Knowledge-based Neural Ordinary Differential Equations for Cosserat Rod-based Soft Robots

TL;DR

This paper introduces KNODE-Cosserat, a hybrid modeling framework that combines physics-based models and neural ODEs to efficiently and accurately model the complex dynamics of soft robots, validated through simulations and real-world tests.

Contribution

The paper presents a novel hybrid modeling approach that integrates physics models with neural ODEs for soft robots, reducing data requirements and improving accuracy.

Findings

Significant improvement over baseline models in simulations.

Effective real-world validation demonstrating practical applicability.

Enhanced generalization and computational efficiency.

Abstract

Soft robots have many advantages over rigid robots thanks to their compliant and passive nature.

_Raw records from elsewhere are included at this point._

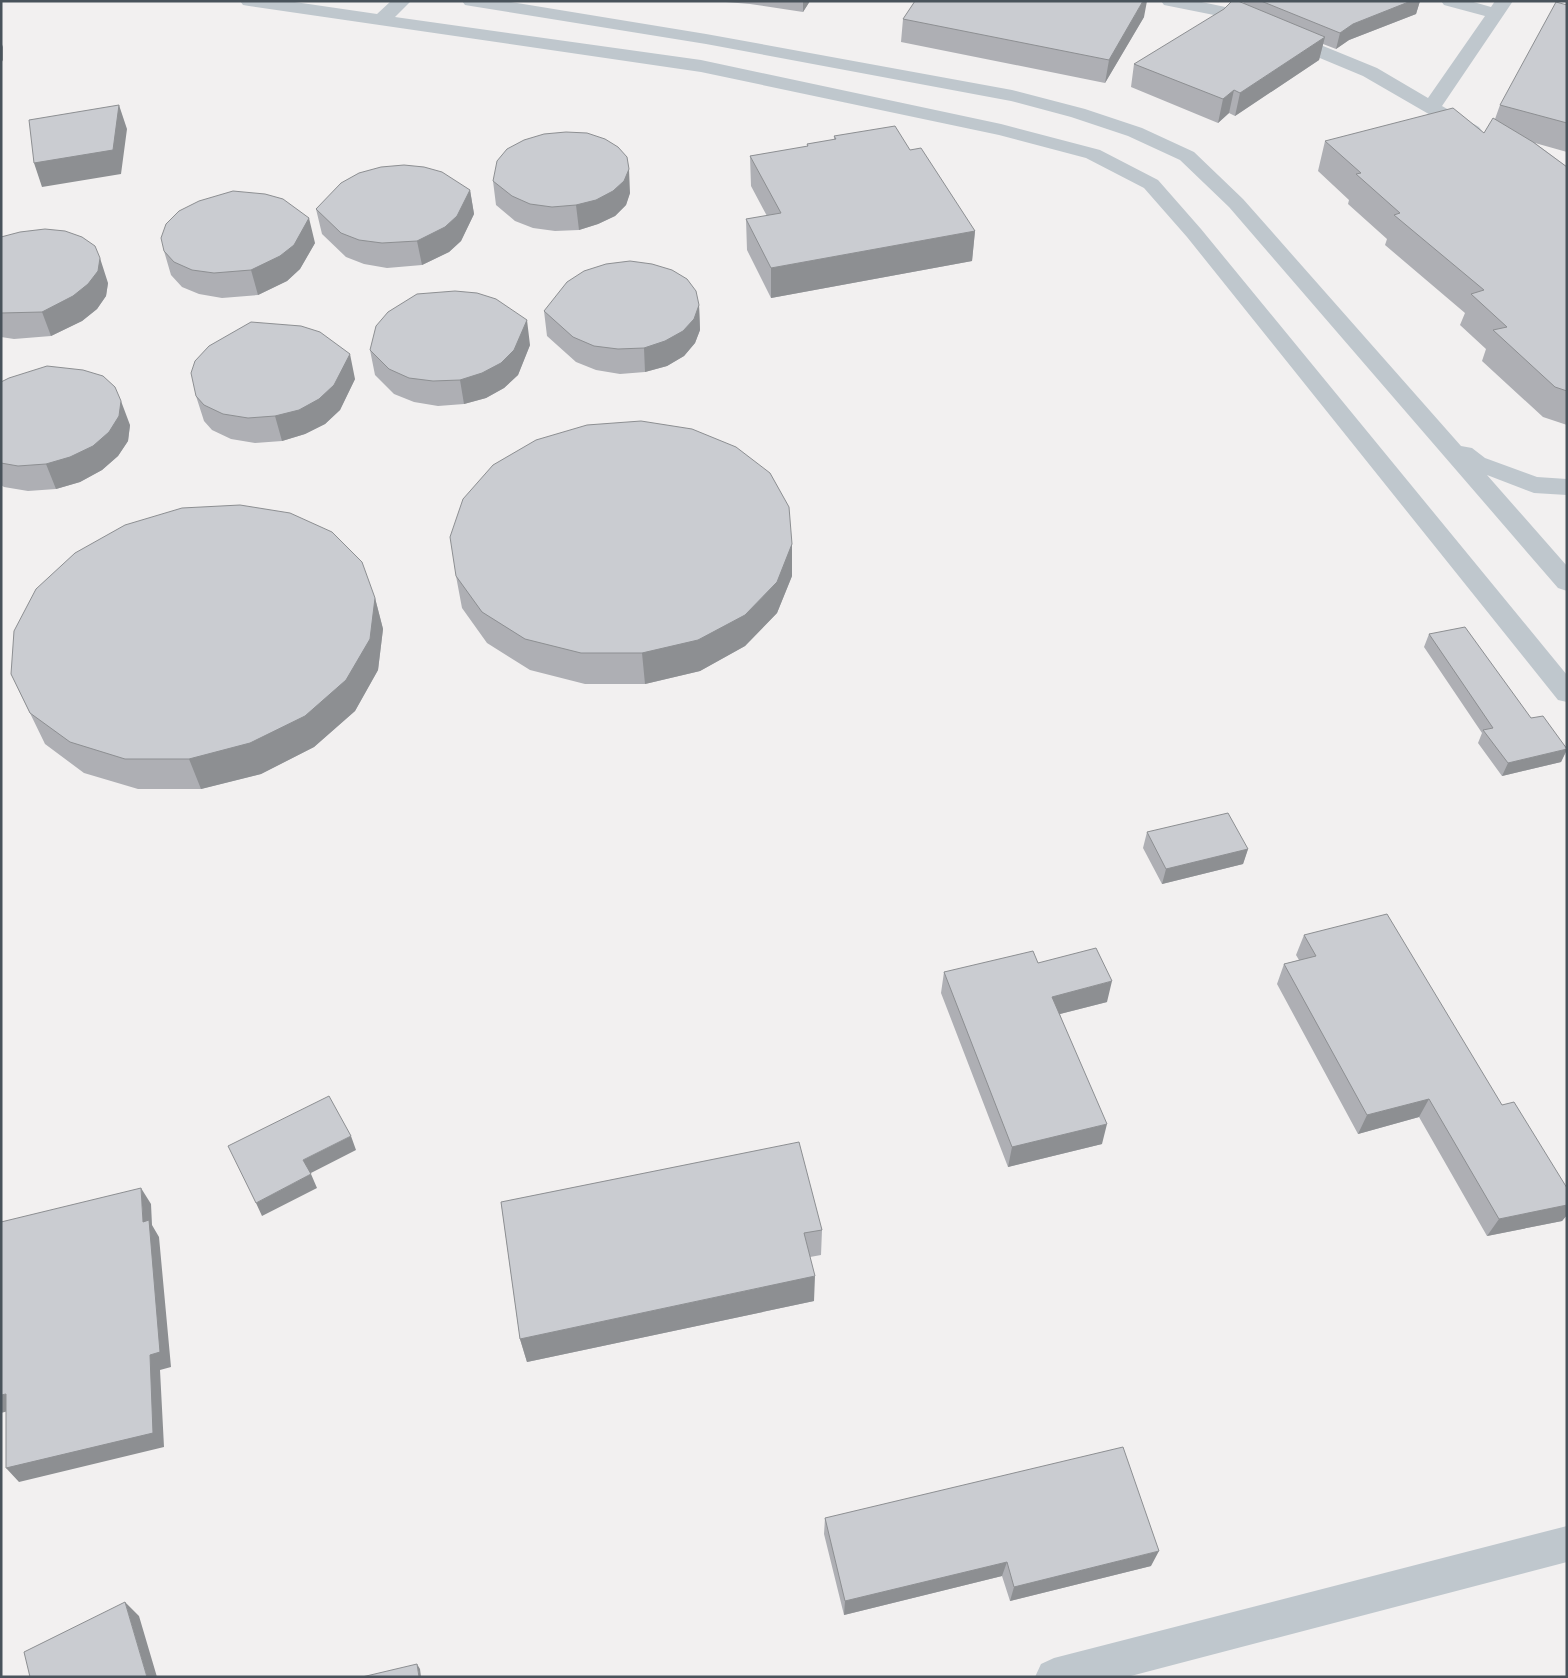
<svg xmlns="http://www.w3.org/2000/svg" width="1568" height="1678" font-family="Cabin,sans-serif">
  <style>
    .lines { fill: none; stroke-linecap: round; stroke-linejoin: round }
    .minor { fill: #bfc7cd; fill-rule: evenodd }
    .wall { fill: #aeafb4 }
    .shaded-wall { fill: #8d8f92 }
    .building { fill: #caccd1; stroke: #8d8f92 }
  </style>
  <rect width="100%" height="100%" fill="#f2f0f0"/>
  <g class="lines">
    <!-- minor -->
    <path class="minor" d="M240,1H288L377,14L391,1H411L395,17L701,60L1001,124L1100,150L1158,180L1201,229L1567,675V702L1558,700L1187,237L1144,188L1086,158L999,135L701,72L249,6L243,5Z
      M462,1H505L706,34L1012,90L1085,109L1142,128L1194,152L1243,199L1461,446L1472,448L1485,458L1537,477L1567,479V495L1534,493L1487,475L1567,566V591L1558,588L1229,207L1180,160L1128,136L1071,117L1011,101L706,44L471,6L465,5Z
      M1161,1H1197L1230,8L1377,68L1428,98L1485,16L1444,5L1441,1H1470L1491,7L1495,1H1513L1442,106L1479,127L1482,131L1479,135H1465L1363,76L1219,16L1164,5Z
      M1567,1526V1562L1127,1677H1035L1041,1664L1054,1658Z"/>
  </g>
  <!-- wall -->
  <path class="wall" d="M714,1H810L803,12L750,4Z
    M1244,1H1420L1416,14L1349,40L1336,49L1323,44L1319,60L1235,116L1229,113L1218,123L1131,87L1134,64L1243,4Z
    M1567,5V152L1535,143L1567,167V425L1543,417L1482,361L1486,349L1460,325L1465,313L1385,245L1387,239L1348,204L1349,200L1318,171L1325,141L1484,133L1495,119L1500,105Z
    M1144,17L1105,83L901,42L903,19Z
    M834,136L910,150L975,231L972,261L771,298L747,250L746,219L767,216L751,186L750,156L807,147V144L834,140Z
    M493,181L630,193L626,205L615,216L598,224L579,230L555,231L533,228L515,221L496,205Z
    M470,190L474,214L461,241L449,252L422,265L387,268L364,264L346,257L322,234L316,209Z
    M1,237L108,283L106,296L97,309L82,321L51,336L14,339L1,337Z
    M315,243L300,269L287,281L258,295L222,298L199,294L182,287L171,275L164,251Z
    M699,305L700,330L695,343L684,356L667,366L645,372L620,374L596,370L576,362L547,336L544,311Z
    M530,345L518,375L504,388L486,398L464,404L438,406L414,402L394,394L375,375L370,350Z
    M355,379L340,410L325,424L305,434L282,441L255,443L231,439L212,430L204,421L196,396Z
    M1,382L130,425L128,441L118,456L102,470L80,482L56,489L28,491L4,487L1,485Z
    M792,544V576L777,613L745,646L700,671L645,684H585L530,670L487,643L462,608L456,576Z
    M375,598L383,629L378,670L355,711L314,747L261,774L201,789H138L84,773L45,744L11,674Z
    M1429,634L1567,748V750L1561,762L1502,776L1478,743L1482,733L1424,647Z
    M1147,832L1248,849L1243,864L1162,884L1143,848Z
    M1304,935L1502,1105L1567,1188V1215L1562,1221L1487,1236L1419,1117L1358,1134L1277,984L1284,964L1299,960L1296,955Z
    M1038,963L1107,1002L1060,1014L1102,1144L1008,1167L941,993L944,972Z
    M501,1202L822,1230L821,1255L810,1257L814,1301L527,1362L520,1339Z
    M825,1518L1151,1566L1010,1601L1002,1576L844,1615L824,1534Z"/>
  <!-- shaded-wall -->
  <path class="shaded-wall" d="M803,1H810L803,12Z
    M1143,1H1147L1144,17L1105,83L1109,60Z
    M1411,1H1420L1416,14L1349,40L1336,49L1340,33L1353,24Z
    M1325,37L1319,60L1235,116L1240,93Z
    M1,42L3,47V60L1,63Z
    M1234,90L1229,113L1218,123L1223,99Z
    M119,105L127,129L121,174L42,187L34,163Z
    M629,169L630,193L626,205L615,216L598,224L579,230L576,205Z
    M470,190L474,214L461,241L449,252L422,265L417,241Z
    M309,218L315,243L300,269L287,281L258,295L251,270Z
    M975,231L972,261L771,298V268Z
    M100,258L108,283L106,296L97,309L82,321L51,336L42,312Z
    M699,305L700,330L695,343L684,356L667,366L645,372L644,348Z
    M527,320L530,345L518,375L504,388L486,398L464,404L460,380Z
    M350,354L355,379L340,410L325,424L305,434L282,441L275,416Z
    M121,401L130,425L128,441L118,456L102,470L80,482L56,489L46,464Z
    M792,544V576L777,613L745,646L700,671L645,684L642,653Z
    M375,598L383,629L378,670L355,711L314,747L261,774L201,789L189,759Z
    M1567,749L1561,762L1502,776L1508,763Z
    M1248,849L1243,864L1162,884L1166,869Z
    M1112,981L1107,1002L1048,1017L1052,997Z
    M1429,1099L1419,1117L1358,1134L1367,1115Z
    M1107,1124L1102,1144L1008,1167L1012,1147Z
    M351,1136L356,1150L309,1174L303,1160Z
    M311,1174L317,1188L262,1216L256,1203Z
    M141,1188L151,1204L152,1225L159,1237L171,1367L160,1370L164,1447L19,1482L6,1468L143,1222Z
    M1567,1205V1215L1562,1221L1487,1236L1499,1219Z
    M815,1276L814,1301L527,1362L520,1339Z
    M6,1394L19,1408L1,1413V1395Z
    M1159,1551L1151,1566L1010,1601L1014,1587Z
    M1007,1562L1002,1576L844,1615L845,1601Z
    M125,1602L139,1616L157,1677H147Z
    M417,1664L420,1669L421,1677H419Z"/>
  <!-- building -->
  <path class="building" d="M915,1H1143L1109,60L903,19Z
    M1232,1H1238L1325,37L1240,93L1234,90L1223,99L1134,64L1224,9Z
    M1261,1H1411L1353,24L1340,33Z
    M1556,2L1567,5V123L1500,105Z
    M119,105L113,150L34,163L29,120Z
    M1453,108L1484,133L1493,118L1533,142L1567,167V391L1555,387L1493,330L1507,327L1471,294L1484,290L1394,215L1400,213L1356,174L1361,173L1325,141Z
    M895,126L910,150L921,148L975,231L771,268L746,219L781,213L750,156L808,146L807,144L836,139L834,136Z
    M566,132L587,133L605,139L618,147L627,157L629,169L624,181L613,191L596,200L576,205L552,207L530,204L512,196L493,181L497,161L507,149L524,140L544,134Z
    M404,165L424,167L442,172L470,190L457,216L445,227L417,241L382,243L359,240L341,233L316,209L341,183L359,173L381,167Z
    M233,191L265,194L283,199L309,218L294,245L280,256L251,270L214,273L192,270L174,262L164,251L161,238L166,224L179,211L199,201Z
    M45,229L65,231L82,237L95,246L100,258L98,271L88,284L73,296L42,312L1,313V237L20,232Z
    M630,261L652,264L672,270L687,279L696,291L699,305L694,319L683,331L665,341L644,348L618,349L594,346L573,337L544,311L567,282L584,271L606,264Z
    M455,291L477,293L496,299L527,320L514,350L501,363L482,373L460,380L433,381L409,378L389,369L370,350L376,326L388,312L417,294Z
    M251,322L301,326L320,332L350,354L334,385L319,399L299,410L275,416L248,418L223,414L204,405L196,396L191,373L195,361L209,346Z
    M47,366L83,370L103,376L115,387L121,401L119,416L109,432L93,446L70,457L46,464L18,466L1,463V382L9,378Z
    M641,421L692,429L736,447L770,473L789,507L792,544L777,582L745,615L698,640L642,653H581L525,639L482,612L456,576L450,537L463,499L493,465L536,440L587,425Z
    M240,505L290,513L332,532L362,562L375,598L370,639L346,680L305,716L250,743L189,759H125L70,742L30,713L11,674L14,631L36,589L75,553L125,525L182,508Z
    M1465,627L1531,718L1543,716L1567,749L1508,763L1483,730L1493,728L1429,634Z
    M1228,813L1248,849L1166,869L1147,832Z
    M1387,914L1502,1105L1514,1102L1567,1188V1205L1499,1219L1429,1099L1367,1115L1284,964L1316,956L1304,935Z
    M1096,948L1112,981L1052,997L1107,1124L1012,1147L944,972L1033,951L1038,963Z
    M329,1096L351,1136L303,1160L311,1174L256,1203L228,1146Z
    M799,1142L822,1230L804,1233L815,1276L520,1339L501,1202Z
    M141,1188L143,1222L149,1220L160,1352L150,1355L153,1433L6,1468V1394L1,1395V1222Z
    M1123,1447L1159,1551L1014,1587L1007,1562L845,1601L825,1518Z
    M125,1602L147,1677H30L24,1652Z
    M417,1664L419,1677H362Z"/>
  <!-- border -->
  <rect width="1568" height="1678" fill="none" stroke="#49535b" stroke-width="5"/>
</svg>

However, it is generally challenging to model the dynamics of soft robots due to their high spatial dimensionality, making it difficult to use model-based methods to accurately control soft robots. It often requires direct numerical simulation of partial differential equations to simulate soft robots. This not only requires an accurate numerical model, but also makes soft robot modeling slow and expensive. Deep learning algorithms have shown promises in data-driven modeling of soft robots. However, these algorithms usually require a large amount of data, which are difficult to obtain in either simulation or real-world experiments of soft robots. In this work, we propose KNODE-Cosserat, a framework that combines first-principle physics models and neural ordinary differential equations. We leverage the best from both worlds -- the generalization ability of physics-based models and the fast speed of deep learning methods. We validate our framework in both simulation and real-world experiments. In both cases, we show that the robot model significantly improves over the baseline models under different metrics.